From a technical standpoint, it’s a long learning curve, Roberts explains, with a million little details. “Fortunately for me it’s fun,’ adds Roberts. “It’s intrinsically fun. There I am back in the ’70s, or wherever I find myself. I find it fascinating, and fun on so many levels.”
THE ORIGINAL TECHNOMAD
Roberts has an equally interesting history, besides his current role as a film archivist.
Roberts is considered the first Digital Nomad, or “Technomad,” designing and building a bicycle complete with built-in computers and network systems—think today’s cell phone—powered by solar panels, back in 1983. His first design, the Winnebiko, provided Roberts with a human-peddled mobile machine that opened up new horizons for the young inventor.
“What I thought would be a bicycle tour quickly became a career,” says Roberts, “and this dovetailed perfectly with the rise of laptops and online services… which were my essential tools, along with a custom recumbent and solar panels.”
The media fell in love with Robert’s invention, drawing a lot of attention to the inventor and his creation, so he penned a book “Computing Across America” documenting his high-tech escapades across 10,000 miles of the country.
Roberts’ next iteration of his mobile computing device was “Winnebiko II,” built in 1986. According to Roberts “What fun is a computerized bicycle if you can’t write while riding? That was the original design goal for this new version, which also included packet data communications via ham radio. The combination led to the first ‘texting while driving,’ along with new frontiers in nomadic connectivity that were beginning to render my physical location irrelevant.”
“It was inevitable,” says Roberts, “extrapolating from the first two, I had no choice but to build a geek extravaganza of mobile computing tools.” Behemoth — so named because it was a 580-pound, 105-speed monster — was the culmination of three years of work and was valued at the time at an estimated $1.2 million dollars. The project, completed in 1991, was hosted by Sun Microsystems, and according to Roberts “integrated multiple computers, satellite communications, heads-up display, head mouse, multimode ham station, speech synthesis, cellular, and lots more…”
Behemoth, the world’s first unixcycle, now resides in the Computer History Museum in Mountain View California.
“After 8 years of computerized recumbent bicycle adventures,” says Roberts, “it was a bit of a shock to hit the road in 1991 on Behemoth and find myself fantasizing about watercraft. I was pedaling a showcase of gizmological delights that by some estimate was worth $1.2 million… but it was time for a change of venue and I was obsessed with building a geeked-out boat.”

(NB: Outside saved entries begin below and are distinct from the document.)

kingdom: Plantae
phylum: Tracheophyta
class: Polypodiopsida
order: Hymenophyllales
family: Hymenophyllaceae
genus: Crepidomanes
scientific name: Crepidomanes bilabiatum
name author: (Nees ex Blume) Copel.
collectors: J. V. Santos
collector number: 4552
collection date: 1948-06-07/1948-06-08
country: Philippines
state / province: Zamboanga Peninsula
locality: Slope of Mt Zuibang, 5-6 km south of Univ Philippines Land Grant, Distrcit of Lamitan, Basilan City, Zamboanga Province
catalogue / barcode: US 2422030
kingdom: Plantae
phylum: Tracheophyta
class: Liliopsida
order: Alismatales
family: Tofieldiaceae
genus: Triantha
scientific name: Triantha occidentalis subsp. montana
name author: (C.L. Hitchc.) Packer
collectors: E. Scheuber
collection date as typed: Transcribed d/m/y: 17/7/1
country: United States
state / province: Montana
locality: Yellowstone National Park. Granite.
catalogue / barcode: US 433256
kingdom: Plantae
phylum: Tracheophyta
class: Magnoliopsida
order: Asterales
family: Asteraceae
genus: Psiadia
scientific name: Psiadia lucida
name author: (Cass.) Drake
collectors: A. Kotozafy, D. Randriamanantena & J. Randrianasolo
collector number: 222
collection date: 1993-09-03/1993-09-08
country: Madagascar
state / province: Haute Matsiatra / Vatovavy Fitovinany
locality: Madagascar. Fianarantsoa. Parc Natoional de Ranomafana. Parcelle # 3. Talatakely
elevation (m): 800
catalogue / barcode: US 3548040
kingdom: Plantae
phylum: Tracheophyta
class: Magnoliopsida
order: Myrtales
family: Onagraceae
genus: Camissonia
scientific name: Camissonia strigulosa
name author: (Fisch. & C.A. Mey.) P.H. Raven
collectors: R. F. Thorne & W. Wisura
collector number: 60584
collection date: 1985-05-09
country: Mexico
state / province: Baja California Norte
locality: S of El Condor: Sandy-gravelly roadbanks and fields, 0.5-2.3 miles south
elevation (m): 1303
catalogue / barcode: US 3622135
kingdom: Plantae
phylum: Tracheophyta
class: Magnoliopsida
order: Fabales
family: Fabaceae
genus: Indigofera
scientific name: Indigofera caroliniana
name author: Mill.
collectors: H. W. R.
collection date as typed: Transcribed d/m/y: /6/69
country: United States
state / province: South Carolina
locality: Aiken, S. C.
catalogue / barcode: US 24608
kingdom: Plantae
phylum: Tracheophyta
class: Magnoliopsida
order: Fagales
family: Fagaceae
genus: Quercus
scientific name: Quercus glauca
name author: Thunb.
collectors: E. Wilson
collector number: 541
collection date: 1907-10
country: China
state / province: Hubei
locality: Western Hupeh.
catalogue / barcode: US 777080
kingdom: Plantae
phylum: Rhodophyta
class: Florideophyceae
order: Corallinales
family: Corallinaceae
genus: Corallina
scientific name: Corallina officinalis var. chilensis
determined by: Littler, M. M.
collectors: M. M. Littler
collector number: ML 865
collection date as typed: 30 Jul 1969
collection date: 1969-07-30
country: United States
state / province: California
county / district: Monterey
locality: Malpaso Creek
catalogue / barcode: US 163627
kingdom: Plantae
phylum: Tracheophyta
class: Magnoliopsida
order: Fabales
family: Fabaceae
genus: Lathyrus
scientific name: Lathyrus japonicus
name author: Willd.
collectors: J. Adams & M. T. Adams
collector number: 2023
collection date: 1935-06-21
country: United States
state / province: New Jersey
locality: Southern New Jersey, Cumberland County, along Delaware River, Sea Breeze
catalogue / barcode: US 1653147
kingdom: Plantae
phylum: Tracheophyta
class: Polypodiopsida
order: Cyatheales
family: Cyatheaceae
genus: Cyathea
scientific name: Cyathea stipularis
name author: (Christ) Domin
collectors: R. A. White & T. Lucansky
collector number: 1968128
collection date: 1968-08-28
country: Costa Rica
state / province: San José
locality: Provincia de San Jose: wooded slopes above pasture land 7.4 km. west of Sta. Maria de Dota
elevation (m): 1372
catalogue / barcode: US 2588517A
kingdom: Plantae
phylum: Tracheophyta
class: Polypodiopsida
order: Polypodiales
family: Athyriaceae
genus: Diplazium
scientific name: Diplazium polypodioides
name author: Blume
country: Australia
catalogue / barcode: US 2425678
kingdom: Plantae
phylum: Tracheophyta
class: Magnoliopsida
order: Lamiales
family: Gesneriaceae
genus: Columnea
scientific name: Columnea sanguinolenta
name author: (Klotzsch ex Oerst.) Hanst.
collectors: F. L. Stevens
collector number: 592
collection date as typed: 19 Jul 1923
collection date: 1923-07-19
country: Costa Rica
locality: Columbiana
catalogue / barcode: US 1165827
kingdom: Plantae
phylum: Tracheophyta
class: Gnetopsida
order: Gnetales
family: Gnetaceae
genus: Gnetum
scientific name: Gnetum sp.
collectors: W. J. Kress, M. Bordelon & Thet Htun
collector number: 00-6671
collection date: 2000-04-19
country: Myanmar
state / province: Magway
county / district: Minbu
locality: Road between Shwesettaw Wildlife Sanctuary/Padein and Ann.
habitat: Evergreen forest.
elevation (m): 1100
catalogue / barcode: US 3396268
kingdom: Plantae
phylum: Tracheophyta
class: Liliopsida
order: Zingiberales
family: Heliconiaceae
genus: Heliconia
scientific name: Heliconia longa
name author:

To build his dream boat — an amphibian pedal/solar/sail micro-trimaran — Roberts needed a lab. In the early ‘90s, Roberts taught an engineering projects course in trade for lab space at UC San Diego, and briefly landed a donated lab at Apple, before relocating to the Pacific Northwest where he built a 3,000-square-foot building in La Conner in 1997.
While in La Conner Roberts became enamored by the inland waters of the Pacific Northwest, sailing first a Corsair 36 trimaran to Desolation Sound before upgrading to a 44’ steel Amazon he named Nomadness. He lived aboard the Nomadesss working on projects for the next seven years.
In 2012 Roberts moved both his boat and lab to Friday Harbor, eventually selling the boat in 2016 before opening Harbor Digitization in 2018. For Roberts, even after decades of media and public attention, along with wizard-like accomplishments in life, he retains a youthful and exuberant enthusiasm for his work. He truly loves what he does, and it shows.